* _GIVEN PASSAGE_:

((

Would webassembly be a more general purpose way of accomplishing something like this?

webassembly "runs in kernel space"?

Yes, though it's early days yet. See:


Please no.

Care to explain?

The tendency to dump all kinds of unrelated stuff in the kernel is a very bad trend. It increases the attacks surface of the kernel in unpredictable ways and will lead to security issues, especially with something as complex as an interpreter.

Interpreter is very small part of overall kernel codebase, and it is the same interpreter for all kinds of applications written in wa, need to be analyzed only once, but performance benefits of running code in kernel space are huge. Moreover, wa can even make kernel safer but rewriting certain not very performance critical parts of the kernel in wa.

But I got your point. Thanks!

A BPF interpreter can literally be ~100 LoC. A WebAssembly VM on the other hand will likely be ~1million LoC (without checking).

One is suitable for embedding into a kernel, the other isn't.

Where did you get ~1million number? https://github.com/bytecodealliance/wasm-micro-runtime is less than 100K LoC for example.

If a micro runtime is 100K LOC then 1M LOC wasn't unrealistic.

About half is tests and sample codes. Runtime proper (core directory) is <50K.

It is also WASI runtime. WebAssembly runtime proper (core/iwasm/runtime directory) is more like 10K.

This is a micro runtime that acts as a tiny WASM interpreter. 1M LOC sounds fair when complex runtime features such as JIT or AOT are included.

> One is suitable for embedding into a kernel, the other isn't.

I'd be very surprised if the linux kernel doesn't eventually get web assembly support.

Doubtful. Webassembly is Turing complete, BPF isn’t. Running untrusted unbounded code in the kernel is not smart. BPF was invented with kernel constraints in mind, webassembly was invented with browser constraints in mind. Completely different use cases

> Running untrusted unbounded code in the kernel is not smart.

Well currently we run code (e.g. drivers) as trusted full-permission code. Surely, web-assembly would be better than this from a security perspective.

Generally kernel code is also written to specific constraints. Out-of-tree drivers are usually bad at conforming and hypothetical out-of-tree webassembly drivers would be bad for similar reasons. Memory safety isn’t enough, using kernel interfaces safely requires conformance that webassembly can’t statically guarantee like BPF can

Basic examples: code that takes a lock and never releases it, code that loops forever, code that leaks kernel resources.

What use case do you envision?

Out-of-tree drivers, support for closed-source drivers in Linux (assuming kernel API for wasm drivers is stable).

))

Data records
((

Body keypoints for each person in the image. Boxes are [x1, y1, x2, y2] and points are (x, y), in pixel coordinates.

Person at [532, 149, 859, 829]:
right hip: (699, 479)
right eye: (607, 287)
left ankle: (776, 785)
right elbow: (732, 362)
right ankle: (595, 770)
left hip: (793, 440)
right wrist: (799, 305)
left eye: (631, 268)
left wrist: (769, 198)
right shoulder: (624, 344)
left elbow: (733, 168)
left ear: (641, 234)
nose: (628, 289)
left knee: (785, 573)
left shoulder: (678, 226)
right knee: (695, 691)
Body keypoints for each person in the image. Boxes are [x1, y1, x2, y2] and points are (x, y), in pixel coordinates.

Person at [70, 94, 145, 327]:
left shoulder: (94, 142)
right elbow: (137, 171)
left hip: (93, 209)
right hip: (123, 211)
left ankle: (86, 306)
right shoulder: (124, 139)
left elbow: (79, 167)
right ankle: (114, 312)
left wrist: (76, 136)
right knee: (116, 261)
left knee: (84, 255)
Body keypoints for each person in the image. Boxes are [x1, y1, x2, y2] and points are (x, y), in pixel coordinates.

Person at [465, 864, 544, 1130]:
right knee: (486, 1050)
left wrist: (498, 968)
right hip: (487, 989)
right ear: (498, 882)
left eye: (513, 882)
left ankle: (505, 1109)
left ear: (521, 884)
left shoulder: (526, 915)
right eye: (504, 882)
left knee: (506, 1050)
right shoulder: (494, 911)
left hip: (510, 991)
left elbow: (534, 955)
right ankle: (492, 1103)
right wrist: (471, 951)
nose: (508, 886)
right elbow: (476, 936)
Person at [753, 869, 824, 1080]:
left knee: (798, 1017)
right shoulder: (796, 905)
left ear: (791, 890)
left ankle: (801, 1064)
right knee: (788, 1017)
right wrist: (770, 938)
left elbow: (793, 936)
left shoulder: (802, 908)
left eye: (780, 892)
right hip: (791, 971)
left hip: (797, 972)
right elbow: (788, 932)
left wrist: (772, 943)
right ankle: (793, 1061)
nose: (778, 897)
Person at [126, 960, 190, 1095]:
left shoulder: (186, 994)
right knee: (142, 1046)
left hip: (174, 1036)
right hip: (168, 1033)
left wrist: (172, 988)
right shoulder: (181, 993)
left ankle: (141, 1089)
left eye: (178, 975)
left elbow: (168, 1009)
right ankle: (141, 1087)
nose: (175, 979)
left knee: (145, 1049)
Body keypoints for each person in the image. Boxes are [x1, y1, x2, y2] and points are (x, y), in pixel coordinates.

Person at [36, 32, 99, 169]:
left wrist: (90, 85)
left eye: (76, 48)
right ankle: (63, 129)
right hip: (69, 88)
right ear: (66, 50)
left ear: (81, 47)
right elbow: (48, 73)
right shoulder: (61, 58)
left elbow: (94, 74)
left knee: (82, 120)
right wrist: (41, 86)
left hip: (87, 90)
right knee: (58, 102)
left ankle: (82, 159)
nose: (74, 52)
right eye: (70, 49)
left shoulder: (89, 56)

))

* _ASSIGNMENT_:
Output word for word the part of the forum thread about WebAssembly in the kernel that begins at the words "About half is" and stops after "AOT are included.". The items have no connection to the forum thread about WebAssembly in the kernel.

* _SOLUTION TO THE EXERCISE_:
About half is tests and sample codes. Runtime proper (core directory) is <50K.

It is also WASI runtime. WebAssembly runtime proper (core/iwasm/runtime directory) is more like 10K.

This is a micro runtime that acts as a tiny WASM interpreter. 1M LOC sounds fair when complex runtime features such as JIT or AOT are included.